To do
Please return each line in the records below that contains the string "FTERESBIO", copied in full.

Data excerpts
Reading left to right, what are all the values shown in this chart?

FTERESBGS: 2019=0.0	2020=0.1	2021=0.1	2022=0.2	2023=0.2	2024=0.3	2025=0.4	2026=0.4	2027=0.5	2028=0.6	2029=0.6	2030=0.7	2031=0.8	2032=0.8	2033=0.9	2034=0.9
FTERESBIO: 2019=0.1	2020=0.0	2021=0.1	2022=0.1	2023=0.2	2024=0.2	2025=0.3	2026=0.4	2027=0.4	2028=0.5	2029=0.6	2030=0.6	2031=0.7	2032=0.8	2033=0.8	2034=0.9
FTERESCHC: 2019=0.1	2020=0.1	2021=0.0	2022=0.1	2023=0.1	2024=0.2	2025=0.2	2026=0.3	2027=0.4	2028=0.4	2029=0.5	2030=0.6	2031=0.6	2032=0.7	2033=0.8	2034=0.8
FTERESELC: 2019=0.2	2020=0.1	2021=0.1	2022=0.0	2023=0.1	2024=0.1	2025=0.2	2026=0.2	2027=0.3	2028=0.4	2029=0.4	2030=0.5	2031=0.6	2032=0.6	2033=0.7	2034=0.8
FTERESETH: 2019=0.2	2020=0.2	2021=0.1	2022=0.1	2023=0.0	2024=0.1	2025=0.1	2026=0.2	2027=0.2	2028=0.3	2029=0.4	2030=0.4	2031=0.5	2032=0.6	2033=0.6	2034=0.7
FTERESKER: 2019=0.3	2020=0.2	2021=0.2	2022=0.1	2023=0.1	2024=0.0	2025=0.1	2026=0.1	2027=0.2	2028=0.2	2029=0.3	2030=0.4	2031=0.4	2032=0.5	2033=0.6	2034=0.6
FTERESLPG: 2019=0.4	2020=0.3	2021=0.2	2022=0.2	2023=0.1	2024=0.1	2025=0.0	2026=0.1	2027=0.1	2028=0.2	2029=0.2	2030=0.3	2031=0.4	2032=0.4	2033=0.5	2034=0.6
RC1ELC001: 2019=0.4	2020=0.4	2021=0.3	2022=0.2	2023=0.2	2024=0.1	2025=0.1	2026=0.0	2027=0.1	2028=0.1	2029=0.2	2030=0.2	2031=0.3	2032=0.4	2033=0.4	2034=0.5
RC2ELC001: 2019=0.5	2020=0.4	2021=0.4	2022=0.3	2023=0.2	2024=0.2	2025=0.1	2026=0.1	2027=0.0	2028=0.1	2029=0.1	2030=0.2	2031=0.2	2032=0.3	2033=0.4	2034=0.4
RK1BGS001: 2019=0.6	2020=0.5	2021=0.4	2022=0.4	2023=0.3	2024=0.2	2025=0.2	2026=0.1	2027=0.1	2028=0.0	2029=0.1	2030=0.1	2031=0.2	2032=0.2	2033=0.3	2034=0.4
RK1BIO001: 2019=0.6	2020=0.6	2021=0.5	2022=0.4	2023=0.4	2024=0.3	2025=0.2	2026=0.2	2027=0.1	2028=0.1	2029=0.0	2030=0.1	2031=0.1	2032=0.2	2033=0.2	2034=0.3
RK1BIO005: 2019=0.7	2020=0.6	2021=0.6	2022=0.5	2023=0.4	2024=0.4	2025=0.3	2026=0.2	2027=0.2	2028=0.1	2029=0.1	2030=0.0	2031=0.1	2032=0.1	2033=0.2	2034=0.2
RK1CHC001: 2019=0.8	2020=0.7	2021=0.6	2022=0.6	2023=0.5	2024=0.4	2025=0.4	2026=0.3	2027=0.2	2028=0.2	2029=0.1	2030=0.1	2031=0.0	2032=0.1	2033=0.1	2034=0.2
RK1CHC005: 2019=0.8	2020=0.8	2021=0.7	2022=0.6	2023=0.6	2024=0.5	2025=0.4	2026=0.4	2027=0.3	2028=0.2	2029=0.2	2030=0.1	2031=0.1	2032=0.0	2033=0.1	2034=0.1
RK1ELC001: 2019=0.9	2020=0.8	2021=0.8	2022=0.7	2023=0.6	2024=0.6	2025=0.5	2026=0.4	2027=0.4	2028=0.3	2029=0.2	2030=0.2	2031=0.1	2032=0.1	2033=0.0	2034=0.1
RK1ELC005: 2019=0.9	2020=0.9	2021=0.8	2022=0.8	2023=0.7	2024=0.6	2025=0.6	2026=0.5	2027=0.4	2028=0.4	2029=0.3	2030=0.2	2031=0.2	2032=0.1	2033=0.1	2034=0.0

The answer
FTERESBIO: 2019=0.1	2020=0.0	2021=0.1	2022=0.1	2023=0.2	2024=0.2	2025=0.3	2026=0.4	2027=0.4	2028=0.5	2029=0.6	2030=0.6	2031=0.7	2032=0.8	2033=0.8	2034=0.9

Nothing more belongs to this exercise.